The Neverending Story II: The Next Chapter (1990) poster

The Neverending Story II: The Next Chapter (1990)

Rating:


West Germany. 1990.

Crew

Director – George Miller, Screenplay – Karin Howard, Based on the Novel The Never Ending Story by Michael Ende, Producer – Dieter Geissler, Photography – Dave Connell, Music – Robert Folk, Visual Effects – Derek Meddings, Animatronics – Giuseppe Tortora, Makeup – Colin Arthur, Production Design – Bob Laing & Gotz Weidner. Production Company – The Neverending Story Film GMBH.

Cast

Jonathan Brandis (Bastian Balthazar Bux), Kenny Morrison (Atreyu), Clarissa Burt (Xayide), John Wesley Shipp (Barney Bux), Martin Umbach (Nimbly), Thomas Hill (Mr Koreandor), Alexandra Johens (Childlike Empress), Chris Burton (Tri-Face)


Plot

Bastian auditions for the high-school swimming team but experiences vertigo and freezes when it comes to the high diving board. He returns to Koreandor’s bookshop searching for a book about diving. Instead, he finds the copy of ‘The Never Ending Story’ beckoning to him. However, the words in the book are now in disarray. Taking the book and reading it, he is drawn back into the world of Fantasia. There he finds the world’s essence has been drained from it. He reunites with Atreyu and Falkor the Luckdragon and they set forth to find the Childlike Empress. The witch Xayide, who is the one destroying Fantasia, befriends Bastian and convinces him to use his ability to wish for anything he wants. What Bastian does not know as he exercises his newfound ability with relish is that each time he wishes he loses a part of his memory to Xayide.


The Neverending Story (1984) was the biggest budgeted film ever made in its time in West Germany and proved a reasonable success when released in English-speaking countries. This was a sequel that came with an even bigger budget.

The sequel is certainly an improvement over its predecessor in the technical arena. There are a fabulous array of otherworldly sights where the design team have allowed their imaginations to stretch – a city built out of glass sailing ships on an ocean of acid; giant crustacean creatures with buzzsaw claws; an army of miniature blue and green elephants that ride into battle on toy steam calliopes; a character whose head rotates beneath a hood to display different faces; a hold filled with mud creatures, a volcano creature, a woman of ethereally flowing clothing and an augur who speaks by singing to a harp.
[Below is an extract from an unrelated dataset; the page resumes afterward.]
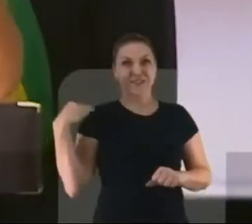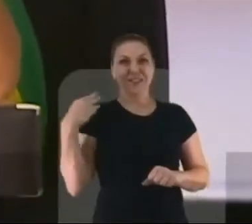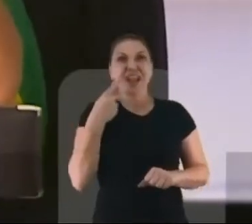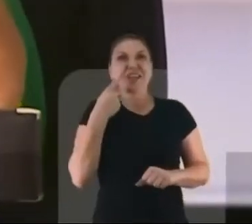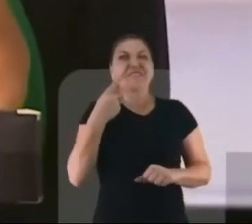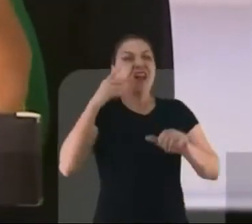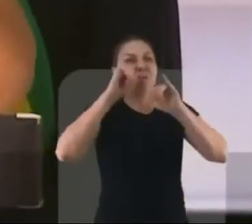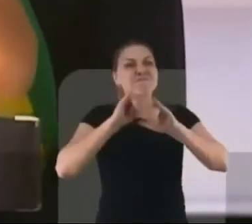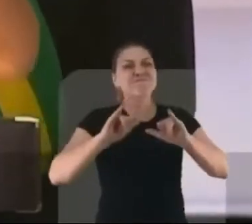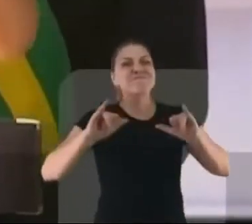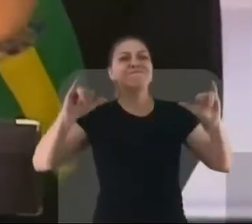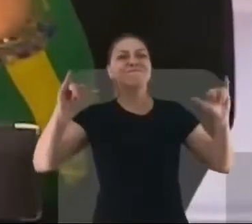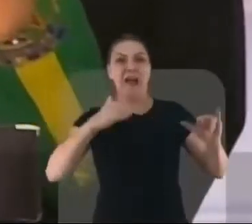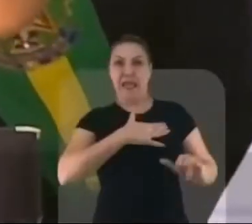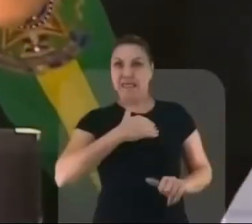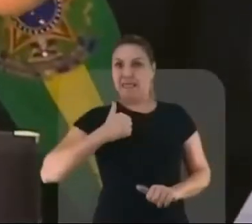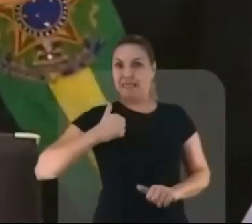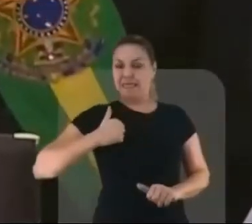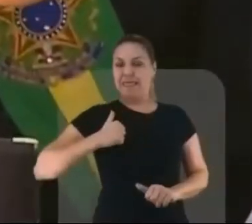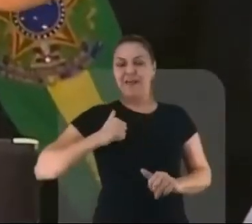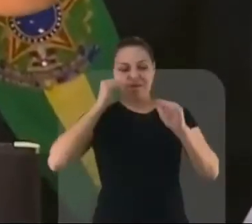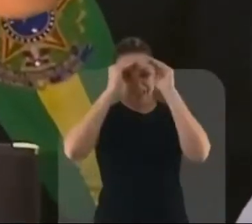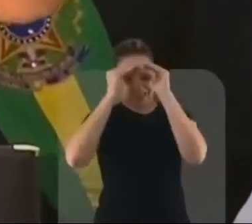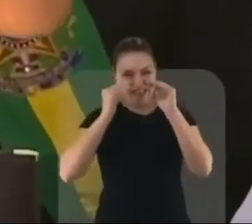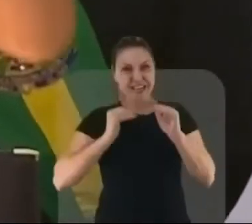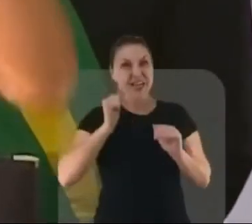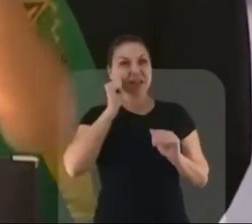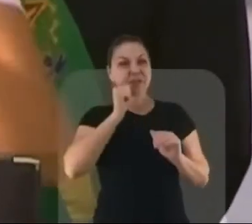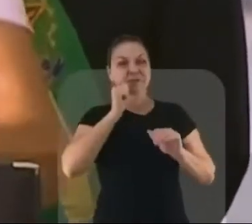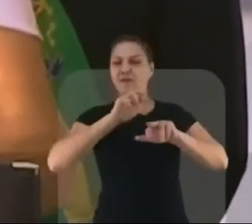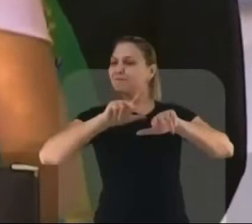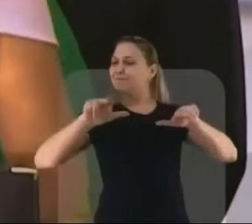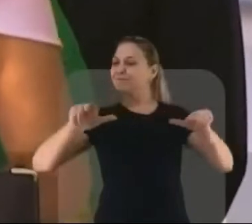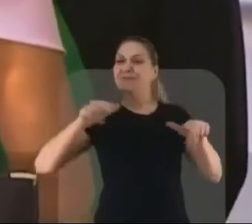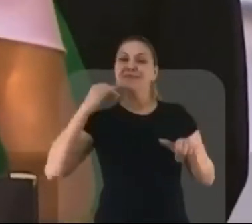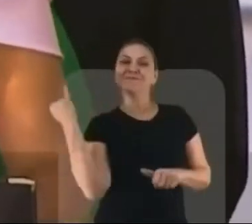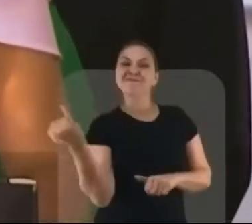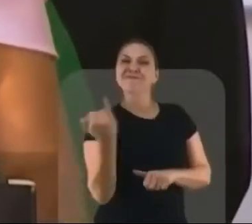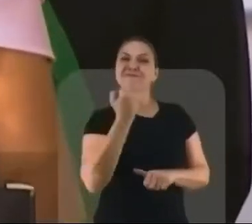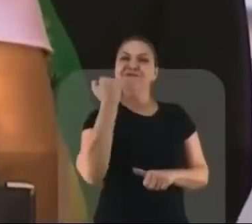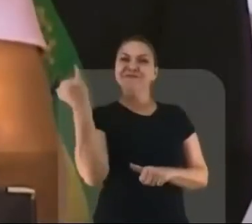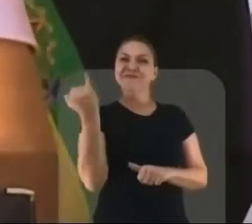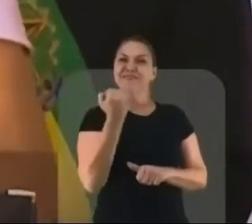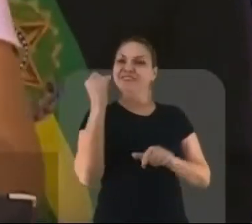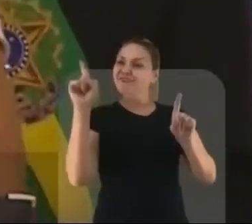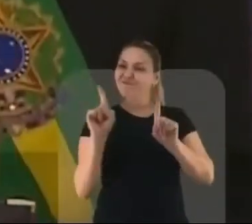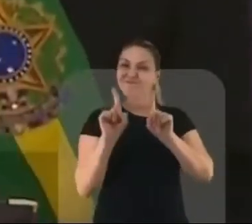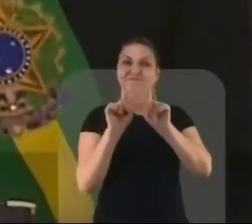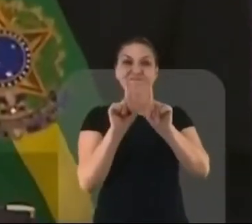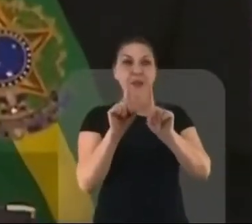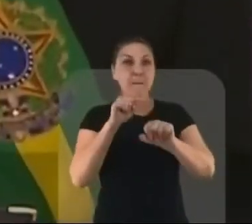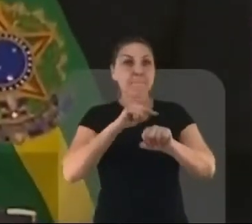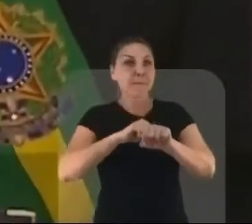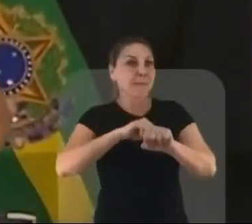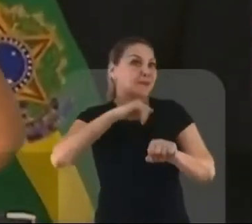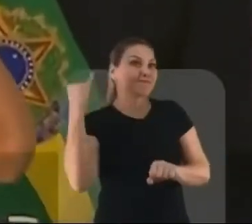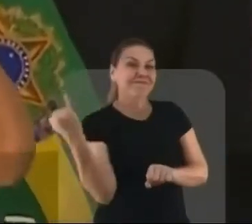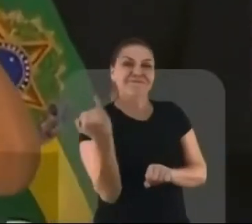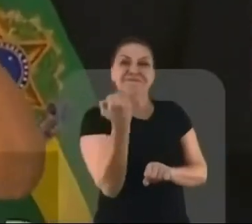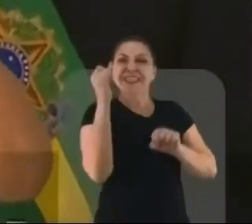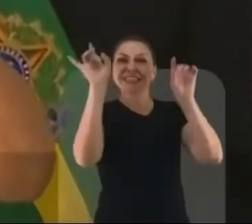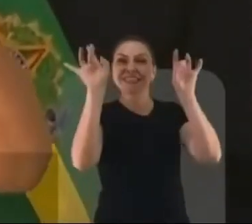nação. Um gesto claro de respeito às mulheres e da importância de sua companheira naquele momento tão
It feels like the film has strayed onto the set of a G-rated sequel to Barbarella (1968) by mistake.

Unfortunately, creature effects are all that is worthwhile about The Neverending Story II: The Next Chapter. While a technical triumph, the film is nothing but the empty surface glitter that lacks any sincerity, feeling or even the same metaphor as the original film. The first film was hardly great but it was a masterpiece compared to this. The first film adapted only half of the Michael Ende book – rather than return to the second half of the story, which would have dealt with Bastian’s journey through to adulthood, The Neverending Story II creates a new original story.
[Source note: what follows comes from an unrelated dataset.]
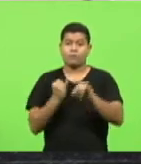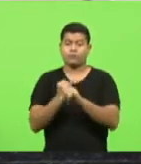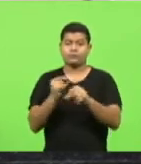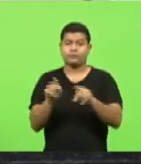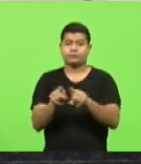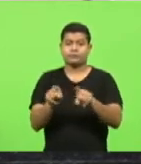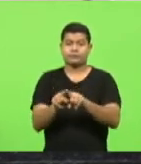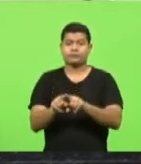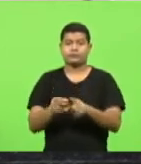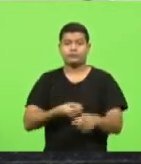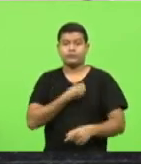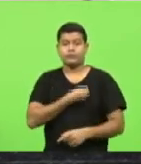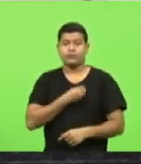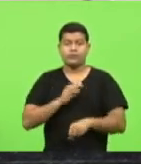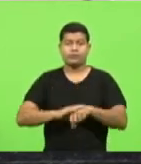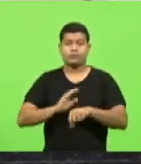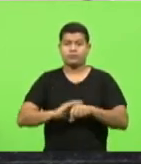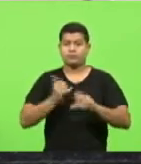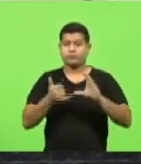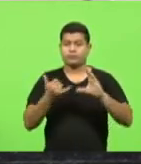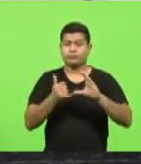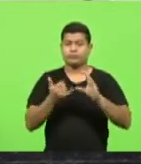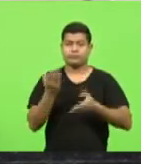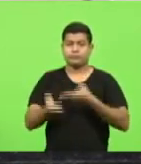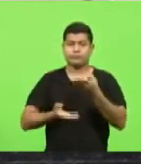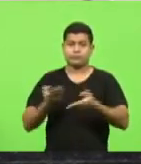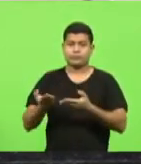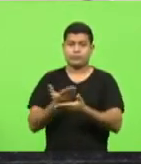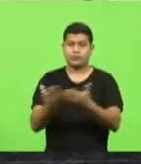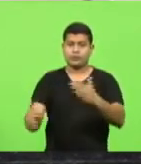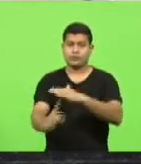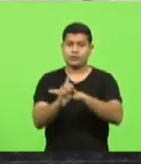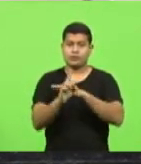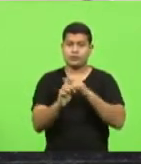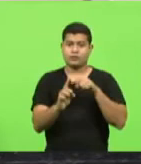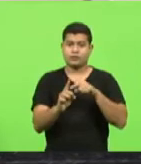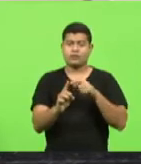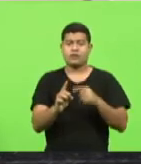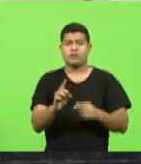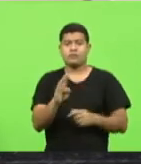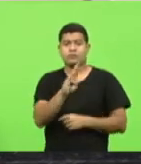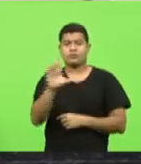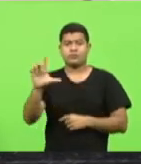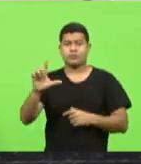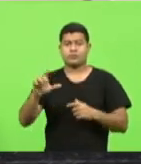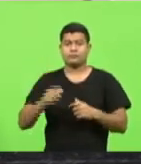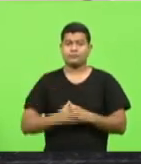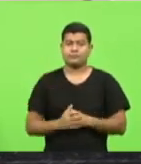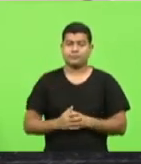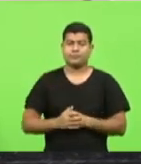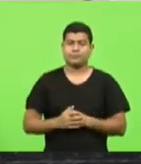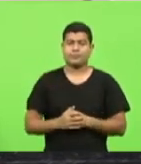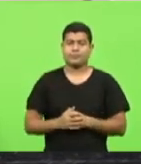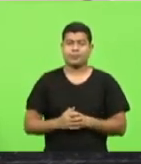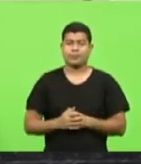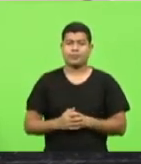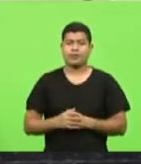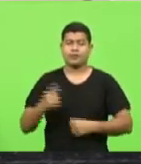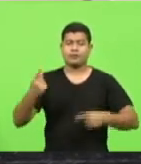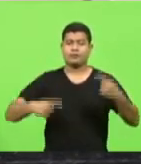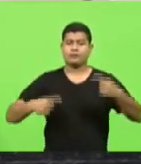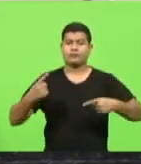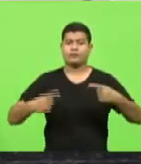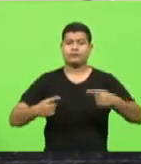prestado pela Selesc aos consumidores no município de Blumenau em discussão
Bastian (Jonathan Brandis) and the creature Nimbly (Martin Umbach) in The Neverending Story II: The Next Chapter (1990)
Bastian (Jonathan Brandis) and the creature Nimbly (Martin Umbach)

However, the new story completely discards the metaphor of the original. The clever sense of meta-fiction, the interaction between the reader and the book being read, is lost – this time Bastian is simply able to cross over and directly enter into the world of the story. Rather than playing with any meta-fictional ideas, the book has become no more than a magical portal offering the way to a routine adventure in a secondary fantasy world.

Clarissa Burt’s campy eye-battings as the witch are awful. However, the single worst thing about the film is Jonathan Brandis, later to become a regular as the teen genius and heartthrob of tv’s seaQuest DSV (1993-6). Brandis is precocious both in the character’s writing and his playing. He almost has a nervous breakdown about not being allowed on the school swim-team because he wimps out from a high board dive – what does he expect? – but at the same time can push his best friend over a cliff to his death, only to yell after him “You brought it on yourself.” There is something annoyingly shrill about the brashness of his performance.

There was a further sequel, the even worse The Neverending Story III (1994). This was followed by an animated tv series The Neverending Story (1996) and a live-action tv series Tales from the Neverending Story (2001).

It should be noted that director George Miller is not the same director George Miller who made the Mad Max films. (To add to the confusion, both George Millers come from Australia). This George Miller is most well known for The Man from Snowy River (1981), Les Patterson Saves the World (1987) and other minor genre entires such as the tv mini-series Journey to the Center of the Earth (1999) and Attack of the Sabretooth (2005).